CALGARY, AB (February 24, 2015): Alberta Liberal Finance Critic Kent Hehr says today’s fiscal update shows the PC government has no long-term plan to fix Alberta’s revenue.
Today, the PC government is warning that, as a result of low oil prices, the budget surplus will be less than expected and the pace of province’s economic growth is slowing.
This government could easily win an Oscar for how it acts surprised whenever volatile resource revenue is volatile,” says Hehr. “By their own admission, the budget is going down by $503 million mostly because of the change in the price of a barrel of oil.
“No one should be shocked by this, least of all the Conservatives,” says Hehr. “We’ve been warning about Alberta’s dangerous revenue imbalance for at least a decade.”
Aside from oil prices, the PCs seem to be taking aim at public sector contracts and settlements previously negotiated and agreed to by the government, saying they are adding pressure to the financial situation. This is one of several dubious ways in which the government claims it is showing restraint, however, every action they have taken has been either a reversal of their own decisions or in response to public scandals.

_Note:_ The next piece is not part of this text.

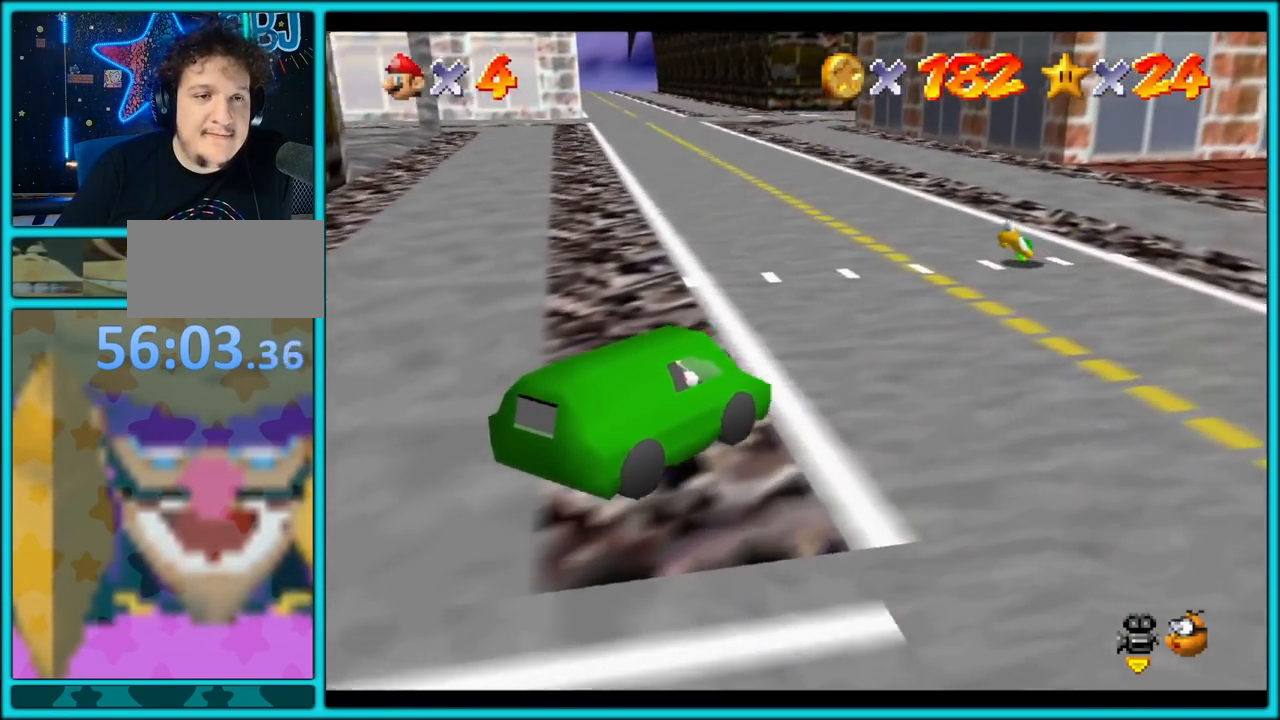
{"buttons": [], "left_stick": "up", "button_events": [[50, "A", "up"]]}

“Going after the frontline workers to pay for the excesses of the previous administration is not a good solution to the problem the PCs created themselves,” says Hehr. “It is their lack of leadership on fixing our revenue streams, allowing billions in deferred maintenance, making political decision on other infrastructure projects, and trying to bully workers in the collective bargaining process that has got us to where we are.”
“This government shouldn’t be asking Albertans to tighten their belts,” says Hehr. “They should be worried Albertans may drive them out of office for gross mismanagement.”